Servono servi genuflessi al governo

Il governo siede in costante presenza di telecamera o almeno di telefonino. E i conduttori invece di condurre e guidare la danza come accade alla Bbc, si lasciano guidare loro

Servono servi genuflessi al governo

Quando Berlusconi, peraltro presidente del Consiglio legittimato da un vasto e non equivoco voto popolare, si azzardava a intervenire in qualche trasmissione, si scatenava l'inferno: «Ma come osa? Ma chi crede di essere?».

Oggi l'eccezione è diventata la regola: il governo siede in costante presenza di telecamera o almeno di telefonino. E i conduttori invece di condurre e guidare la danza come accade alla Bbc, si lasciano guidare loro dal naturale oggetto d'inchiesta il governo con borbottante deferenza come quando, ad esempio, il sor Di Maio spiega perché i fatti sbagliano, dal momento che lui ha ragione. Quasi tutto il popolo dello schermo (scherno?) emette davanti a lui borborigmi da coniglio mannaro: «Però, scusi, cioè, no, voglio dire, grazie, comunque». Che vergogna. Certo, il sor Di Maio ha lo scilinguagnolo sciolto perché emette dieci volte più parole che idee, salvo scoprire che l'Ilva fu un delitto perfetto e che Fico non è soltanto frutto di stagione ma anche di un equivoco e che comunque tutti sbagliano salvo lui e, per deferenza, forse Bergoglio.

Diceva Stalin: «Dove c'è uomo, c'è problema: non più uomo, non più problema».

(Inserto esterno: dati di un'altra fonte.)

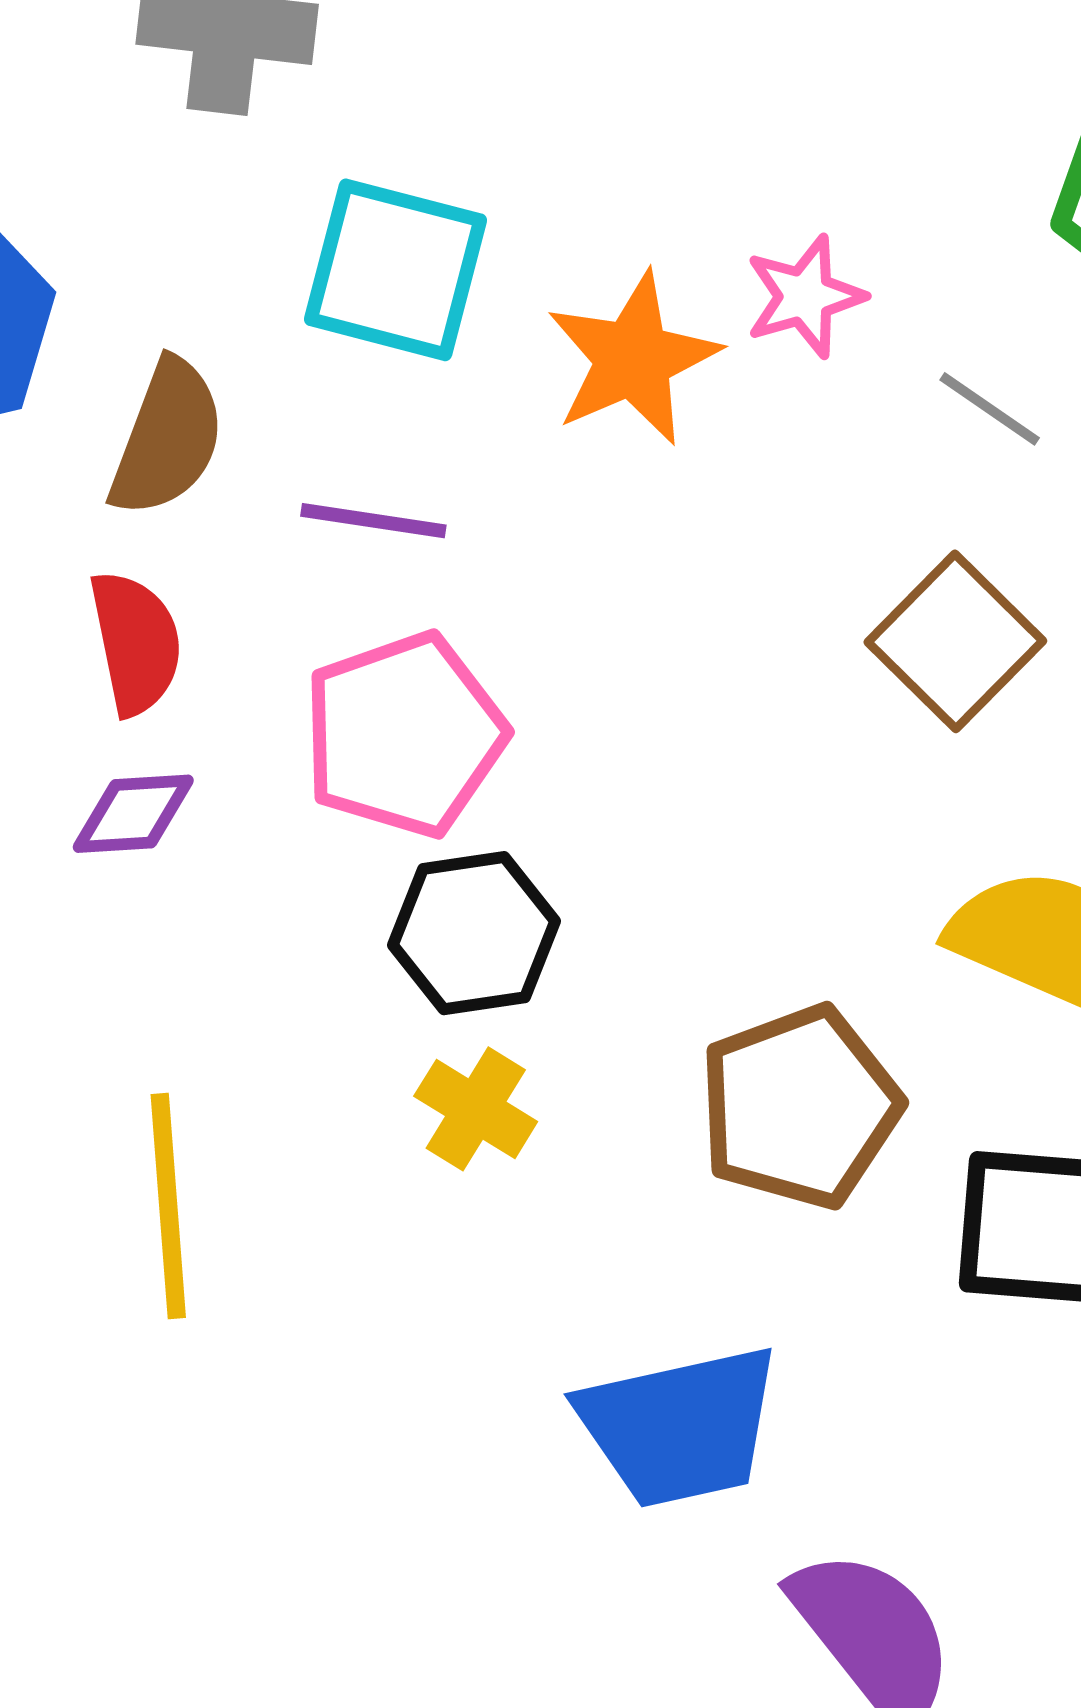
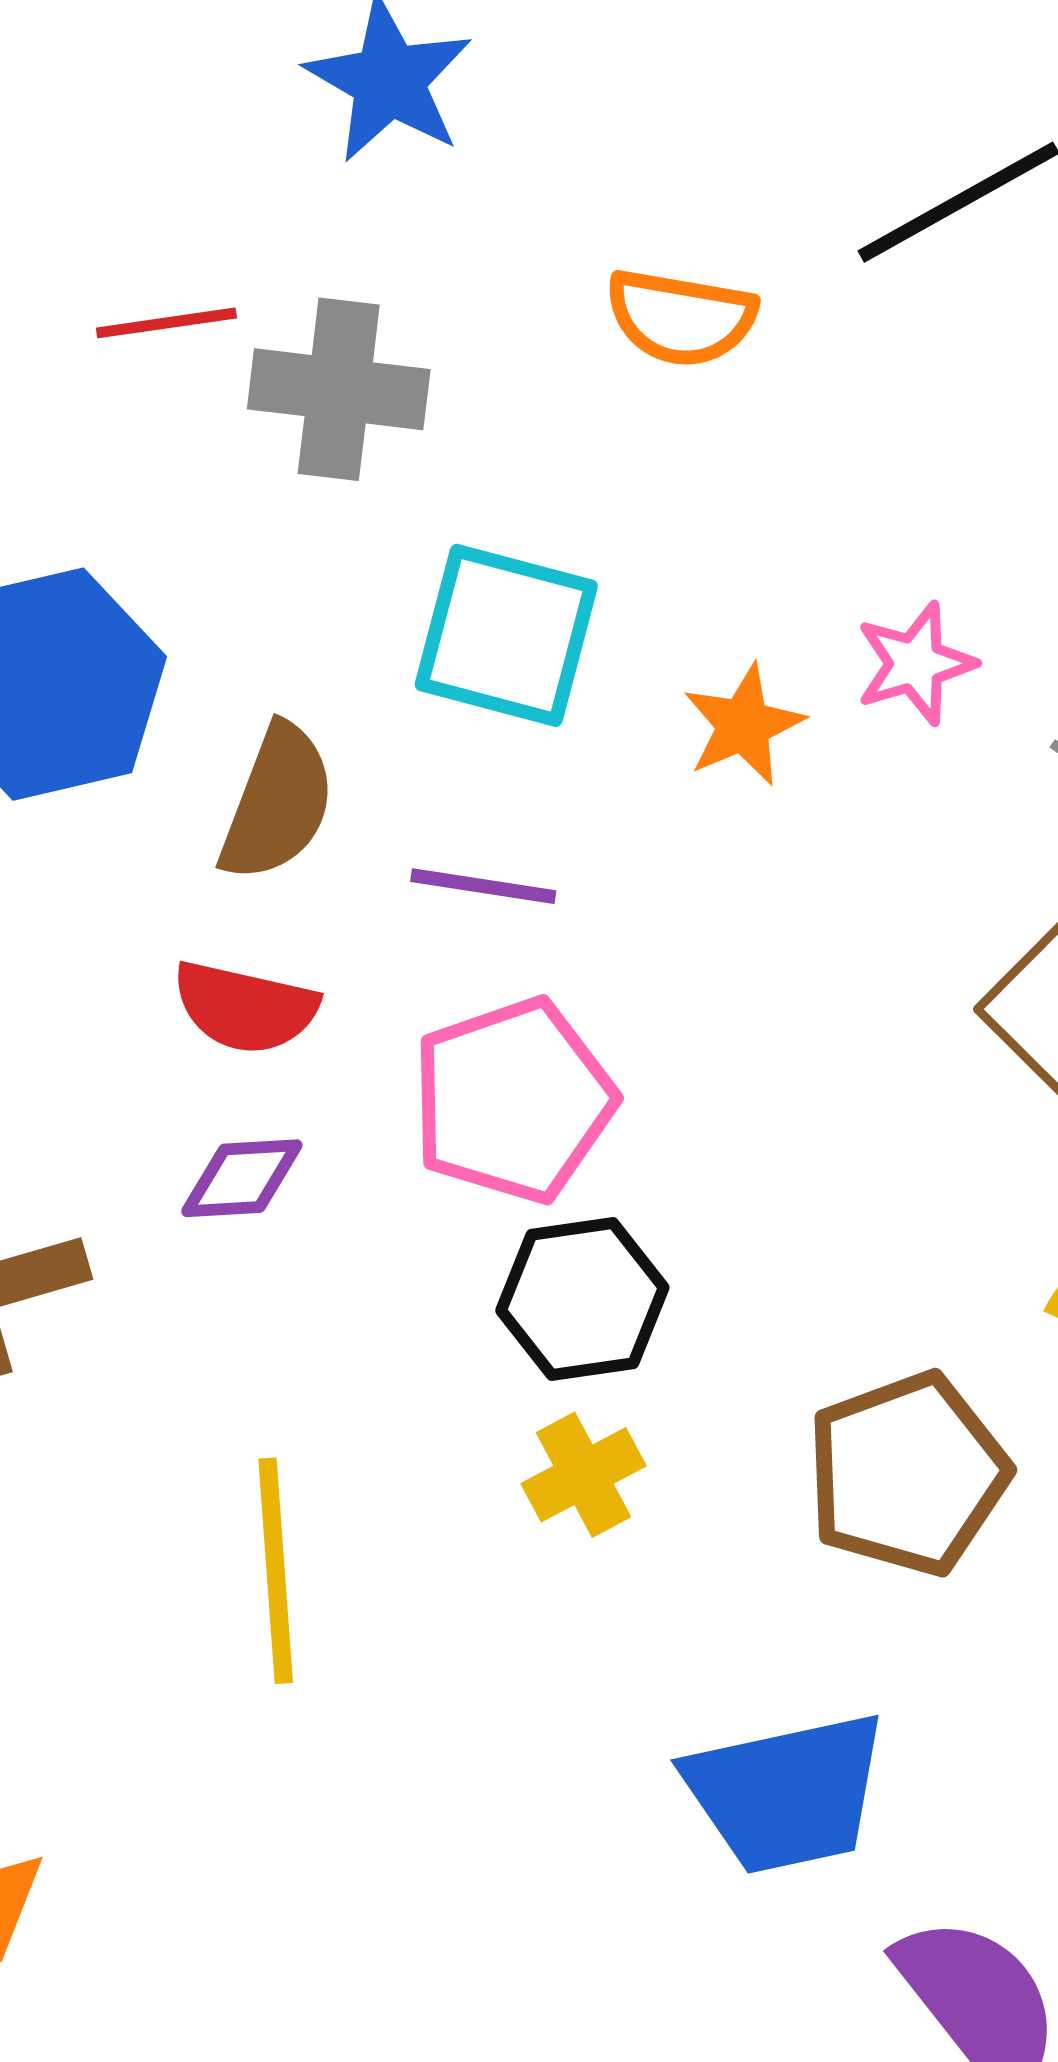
orange star: (633, 359) -> (743, 725), size x0.7
red semicircle: (136, 643) -> (245, 1007), turned 114
yellow cross: (476, 1109) -> (583, 1475), turned 30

Adesso il problema è che nessuno sa più trattare il governo come il naturale nemico cui rinfacciare le contraddizioni e costringere a rispondere. Si allunga invece la litania degli scusi, però, tuttavia, servo suo, serve niente. Come diceva Totò? Serve, la serva? Altroché se serve, la serva: più che un mestiere, una vocazione.